Exercise input:
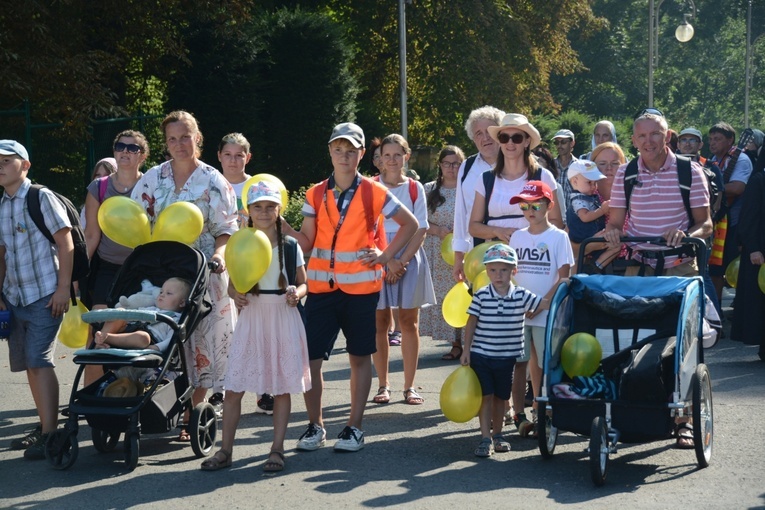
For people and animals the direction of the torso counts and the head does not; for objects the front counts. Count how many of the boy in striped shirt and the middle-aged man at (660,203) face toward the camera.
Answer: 2

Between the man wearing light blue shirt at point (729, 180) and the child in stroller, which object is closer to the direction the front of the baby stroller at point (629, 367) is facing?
the child in stroller

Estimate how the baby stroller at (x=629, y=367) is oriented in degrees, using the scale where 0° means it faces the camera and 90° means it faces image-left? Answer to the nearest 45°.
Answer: approximately 0°

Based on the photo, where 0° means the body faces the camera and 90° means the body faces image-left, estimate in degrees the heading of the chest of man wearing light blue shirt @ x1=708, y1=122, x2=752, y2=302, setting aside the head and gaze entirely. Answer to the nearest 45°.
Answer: approximately 45°

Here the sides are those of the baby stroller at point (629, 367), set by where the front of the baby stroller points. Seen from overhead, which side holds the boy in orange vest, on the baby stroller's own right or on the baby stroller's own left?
on the baby stroller's own right

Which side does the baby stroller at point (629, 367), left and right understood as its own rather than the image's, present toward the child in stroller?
right

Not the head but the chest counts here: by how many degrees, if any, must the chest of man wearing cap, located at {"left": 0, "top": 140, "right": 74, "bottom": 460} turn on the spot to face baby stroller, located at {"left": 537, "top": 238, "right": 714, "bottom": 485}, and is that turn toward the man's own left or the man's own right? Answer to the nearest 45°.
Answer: approximately 90° to the man's own left

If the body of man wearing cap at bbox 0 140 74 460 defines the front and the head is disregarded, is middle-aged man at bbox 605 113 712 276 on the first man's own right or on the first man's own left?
on the first man's own left
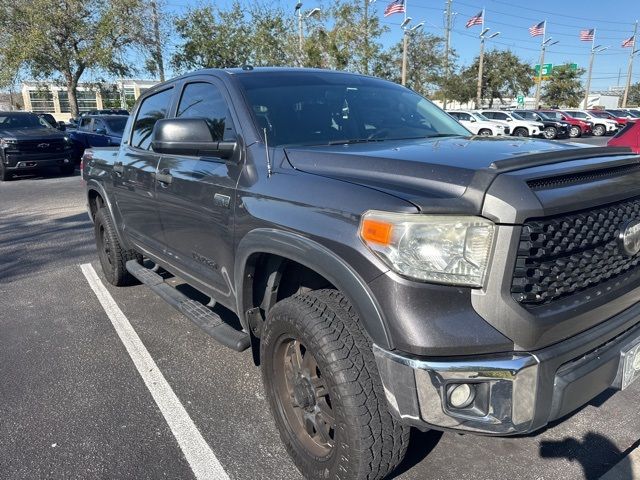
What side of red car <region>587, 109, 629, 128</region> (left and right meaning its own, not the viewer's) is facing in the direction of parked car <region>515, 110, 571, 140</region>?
right

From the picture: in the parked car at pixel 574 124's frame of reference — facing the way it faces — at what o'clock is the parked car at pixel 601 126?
the parked car at pixel 601 126 is roughly at 9 o'clock from the parked car at pixel 574 124.

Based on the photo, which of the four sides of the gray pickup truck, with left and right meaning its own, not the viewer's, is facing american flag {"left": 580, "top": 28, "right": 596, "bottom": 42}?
left

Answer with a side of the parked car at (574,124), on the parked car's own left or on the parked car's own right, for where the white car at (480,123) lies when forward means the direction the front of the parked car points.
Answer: on the parked car's own right

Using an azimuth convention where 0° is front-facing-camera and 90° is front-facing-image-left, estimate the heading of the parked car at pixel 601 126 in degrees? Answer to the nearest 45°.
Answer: approximately 315°

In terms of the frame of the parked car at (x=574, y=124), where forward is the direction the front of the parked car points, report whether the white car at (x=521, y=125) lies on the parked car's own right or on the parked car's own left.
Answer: on the parked car's own right

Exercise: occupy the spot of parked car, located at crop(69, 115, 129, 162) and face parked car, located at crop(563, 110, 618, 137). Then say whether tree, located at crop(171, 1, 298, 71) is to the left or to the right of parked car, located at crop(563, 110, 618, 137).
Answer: left

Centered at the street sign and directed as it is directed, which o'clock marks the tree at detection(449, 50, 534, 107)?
The tree is roughly at 2 o'clock from the street sign.

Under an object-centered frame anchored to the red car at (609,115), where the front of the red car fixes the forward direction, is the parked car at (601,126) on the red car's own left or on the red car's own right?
on the red car's own right
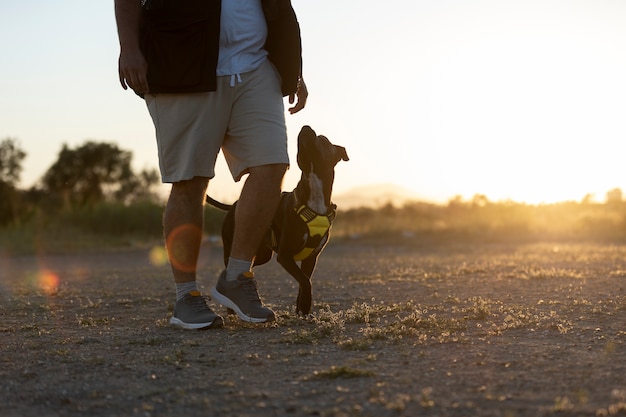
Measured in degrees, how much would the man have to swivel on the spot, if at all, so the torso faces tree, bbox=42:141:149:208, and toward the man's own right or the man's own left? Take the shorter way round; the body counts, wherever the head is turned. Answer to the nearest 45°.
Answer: approximately 135° to the man's own left

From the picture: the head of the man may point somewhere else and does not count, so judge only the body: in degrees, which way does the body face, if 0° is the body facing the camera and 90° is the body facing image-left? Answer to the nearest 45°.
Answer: approximately 315°

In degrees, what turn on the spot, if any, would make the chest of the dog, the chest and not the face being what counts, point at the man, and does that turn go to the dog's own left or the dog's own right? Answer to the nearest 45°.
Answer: approximately 90° to the dog's own right

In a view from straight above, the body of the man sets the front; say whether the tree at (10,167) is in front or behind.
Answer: behind

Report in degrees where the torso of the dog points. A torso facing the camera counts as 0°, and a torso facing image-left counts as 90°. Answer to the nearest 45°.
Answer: approximately 315°

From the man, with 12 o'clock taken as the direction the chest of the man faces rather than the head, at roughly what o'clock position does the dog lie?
The dog is roughly at 9 o'clock from the man.

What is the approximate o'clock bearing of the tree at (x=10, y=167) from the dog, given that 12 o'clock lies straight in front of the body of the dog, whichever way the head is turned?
The tree is roughly at 7 o'clock from the dog.

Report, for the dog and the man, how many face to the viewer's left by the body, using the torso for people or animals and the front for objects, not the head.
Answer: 0
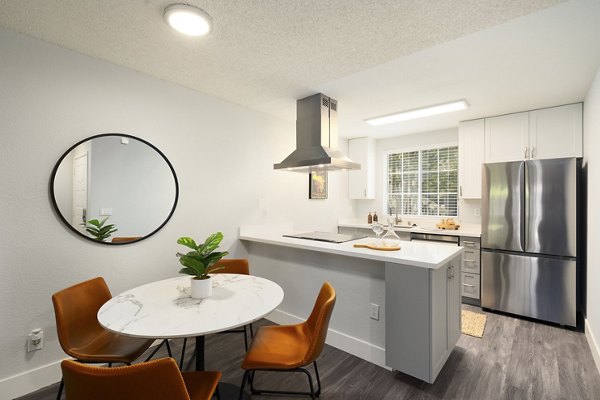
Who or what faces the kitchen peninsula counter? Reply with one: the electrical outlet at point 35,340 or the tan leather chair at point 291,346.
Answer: the electrical outlet

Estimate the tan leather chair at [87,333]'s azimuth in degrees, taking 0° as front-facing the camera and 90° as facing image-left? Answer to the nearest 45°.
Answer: approximately 315°

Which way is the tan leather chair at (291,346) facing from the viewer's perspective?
to the viewer's left

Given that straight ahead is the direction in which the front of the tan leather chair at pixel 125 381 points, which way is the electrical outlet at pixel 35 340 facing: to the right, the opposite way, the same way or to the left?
to the right

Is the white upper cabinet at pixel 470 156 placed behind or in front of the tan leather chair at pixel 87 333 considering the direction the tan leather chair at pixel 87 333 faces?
in front

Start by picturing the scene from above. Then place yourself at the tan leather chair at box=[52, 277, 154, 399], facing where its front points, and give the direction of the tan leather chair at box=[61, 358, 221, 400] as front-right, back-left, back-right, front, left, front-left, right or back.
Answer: front-right

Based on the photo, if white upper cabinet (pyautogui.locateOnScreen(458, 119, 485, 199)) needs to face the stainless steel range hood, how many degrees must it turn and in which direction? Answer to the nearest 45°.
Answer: approximately 45° to its right

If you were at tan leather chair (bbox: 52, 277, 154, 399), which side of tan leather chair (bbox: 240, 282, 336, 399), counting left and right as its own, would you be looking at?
front

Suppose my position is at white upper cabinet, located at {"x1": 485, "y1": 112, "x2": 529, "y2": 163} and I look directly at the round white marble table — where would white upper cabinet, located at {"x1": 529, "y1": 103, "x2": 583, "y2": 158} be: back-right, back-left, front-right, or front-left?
back-left

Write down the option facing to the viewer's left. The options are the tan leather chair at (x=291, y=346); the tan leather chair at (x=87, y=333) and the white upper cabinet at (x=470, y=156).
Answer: the tan leather chair at (x=291, y=346)

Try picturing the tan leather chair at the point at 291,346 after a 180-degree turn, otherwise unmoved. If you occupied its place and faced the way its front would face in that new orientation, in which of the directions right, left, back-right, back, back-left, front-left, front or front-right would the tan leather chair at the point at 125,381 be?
back-right

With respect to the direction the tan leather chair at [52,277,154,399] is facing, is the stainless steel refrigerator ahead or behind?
ahead

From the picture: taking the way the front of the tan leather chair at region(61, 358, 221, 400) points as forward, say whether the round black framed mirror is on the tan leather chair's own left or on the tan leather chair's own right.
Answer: on the tan leather chair's own left

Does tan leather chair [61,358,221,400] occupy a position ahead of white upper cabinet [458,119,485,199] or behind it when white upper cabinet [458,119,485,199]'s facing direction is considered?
ahead

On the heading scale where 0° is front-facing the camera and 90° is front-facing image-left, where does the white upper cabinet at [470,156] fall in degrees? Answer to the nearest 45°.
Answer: approximately 0°

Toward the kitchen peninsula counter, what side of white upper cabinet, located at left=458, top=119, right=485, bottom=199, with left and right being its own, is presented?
front
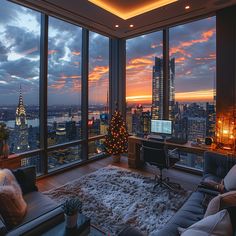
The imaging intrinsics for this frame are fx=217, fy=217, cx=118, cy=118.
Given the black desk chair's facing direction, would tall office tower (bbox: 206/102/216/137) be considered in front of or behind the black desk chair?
in front

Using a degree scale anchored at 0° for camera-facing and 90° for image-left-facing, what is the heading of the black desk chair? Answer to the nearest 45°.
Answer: approximately 225°

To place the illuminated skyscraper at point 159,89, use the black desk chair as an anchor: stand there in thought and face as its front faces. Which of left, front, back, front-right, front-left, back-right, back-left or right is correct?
front-left

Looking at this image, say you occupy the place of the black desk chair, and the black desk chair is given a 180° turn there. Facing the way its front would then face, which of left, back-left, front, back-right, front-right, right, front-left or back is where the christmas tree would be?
right

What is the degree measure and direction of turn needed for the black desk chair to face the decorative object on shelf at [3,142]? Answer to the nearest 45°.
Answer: approximately 135° to its left

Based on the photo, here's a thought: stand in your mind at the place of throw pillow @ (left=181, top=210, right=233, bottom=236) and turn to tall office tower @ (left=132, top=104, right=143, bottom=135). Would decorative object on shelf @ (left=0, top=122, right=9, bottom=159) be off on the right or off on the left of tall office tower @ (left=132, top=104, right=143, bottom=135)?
left

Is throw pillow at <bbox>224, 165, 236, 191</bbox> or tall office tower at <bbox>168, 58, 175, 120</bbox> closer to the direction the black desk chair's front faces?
the tall office tower

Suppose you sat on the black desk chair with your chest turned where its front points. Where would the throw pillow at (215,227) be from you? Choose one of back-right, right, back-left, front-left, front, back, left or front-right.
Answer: back-right

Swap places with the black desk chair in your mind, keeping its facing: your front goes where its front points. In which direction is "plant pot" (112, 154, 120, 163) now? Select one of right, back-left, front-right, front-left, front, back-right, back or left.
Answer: left
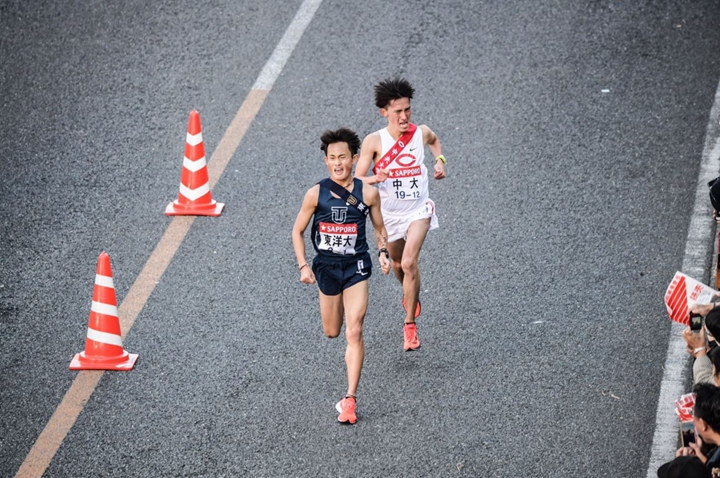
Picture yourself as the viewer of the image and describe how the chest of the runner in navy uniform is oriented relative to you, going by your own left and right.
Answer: facing the viewer

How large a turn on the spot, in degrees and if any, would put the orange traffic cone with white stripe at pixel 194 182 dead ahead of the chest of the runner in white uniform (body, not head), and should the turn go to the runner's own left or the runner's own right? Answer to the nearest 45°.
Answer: approximately 135° to the runner's own right

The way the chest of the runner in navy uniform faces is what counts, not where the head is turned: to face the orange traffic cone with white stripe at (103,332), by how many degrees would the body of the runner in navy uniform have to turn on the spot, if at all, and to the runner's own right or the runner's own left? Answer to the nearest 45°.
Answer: approximately 90° to the runner's own right

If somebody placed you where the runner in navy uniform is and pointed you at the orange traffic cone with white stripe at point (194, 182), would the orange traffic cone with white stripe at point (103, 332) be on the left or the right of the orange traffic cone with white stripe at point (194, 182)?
left

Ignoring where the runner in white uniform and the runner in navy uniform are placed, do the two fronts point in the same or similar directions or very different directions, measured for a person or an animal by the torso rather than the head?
same or similar directions

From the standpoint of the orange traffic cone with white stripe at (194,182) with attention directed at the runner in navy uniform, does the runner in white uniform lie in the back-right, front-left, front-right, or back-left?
front-left

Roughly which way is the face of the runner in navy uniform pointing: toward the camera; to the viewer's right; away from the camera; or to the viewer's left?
toward the camera

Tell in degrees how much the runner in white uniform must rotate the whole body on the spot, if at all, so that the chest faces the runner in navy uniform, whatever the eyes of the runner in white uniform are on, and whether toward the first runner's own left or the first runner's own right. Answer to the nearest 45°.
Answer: approximately 45° to the first runner's own right

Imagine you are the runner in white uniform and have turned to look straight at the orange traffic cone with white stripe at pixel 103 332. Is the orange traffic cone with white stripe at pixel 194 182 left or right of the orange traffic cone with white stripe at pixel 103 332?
right

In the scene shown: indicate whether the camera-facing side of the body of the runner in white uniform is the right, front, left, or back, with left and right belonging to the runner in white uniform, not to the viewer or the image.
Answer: front

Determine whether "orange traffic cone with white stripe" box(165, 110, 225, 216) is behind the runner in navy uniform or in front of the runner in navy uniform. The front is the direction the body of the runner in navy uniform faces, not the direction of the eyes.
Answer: behind

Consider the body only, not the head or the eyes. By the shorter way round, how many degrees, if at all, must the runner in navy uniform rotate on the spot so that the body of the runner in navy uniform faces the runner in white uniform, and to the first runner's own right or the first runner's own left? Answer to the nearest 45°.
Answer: approximately 135° to the first runner's own left

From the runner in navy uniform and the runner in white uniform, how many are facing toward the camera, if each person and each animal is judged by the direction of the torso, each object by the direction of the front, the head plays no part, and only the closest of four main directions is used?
2

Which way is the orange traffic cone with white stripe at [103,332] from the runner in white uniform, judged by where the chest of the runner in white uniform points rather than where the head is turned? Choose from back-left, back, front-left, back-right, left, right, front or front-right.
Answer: right
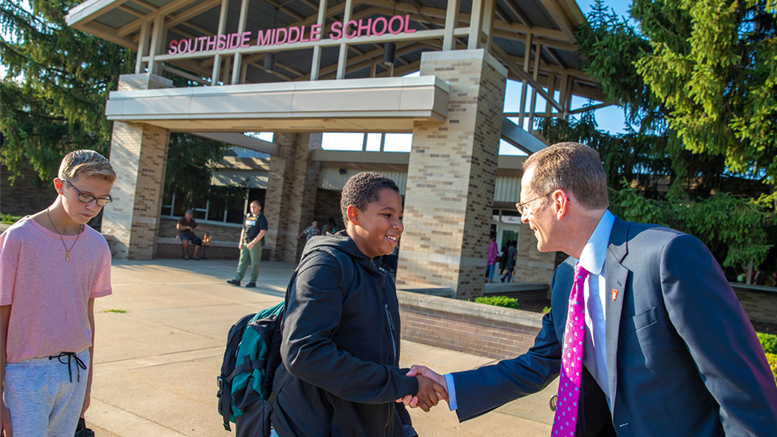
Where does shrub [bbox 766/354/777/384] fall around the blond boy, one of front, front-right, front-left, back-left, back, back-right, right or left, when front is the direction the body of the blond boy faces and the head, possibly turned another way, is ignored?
front-left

To do: Return the records above word for word, beginning at the line that contains "Suppose you sat" and ending after the line that contains "Answer: back-right".

Task result:
Suppose you sat on the black desk chair with your chest turned where its front points. Where would the throw pillow at (215,227) be from you? Choose one of back-right, right, back-left, front-left, front, back, left or front-right.
Answer: back-right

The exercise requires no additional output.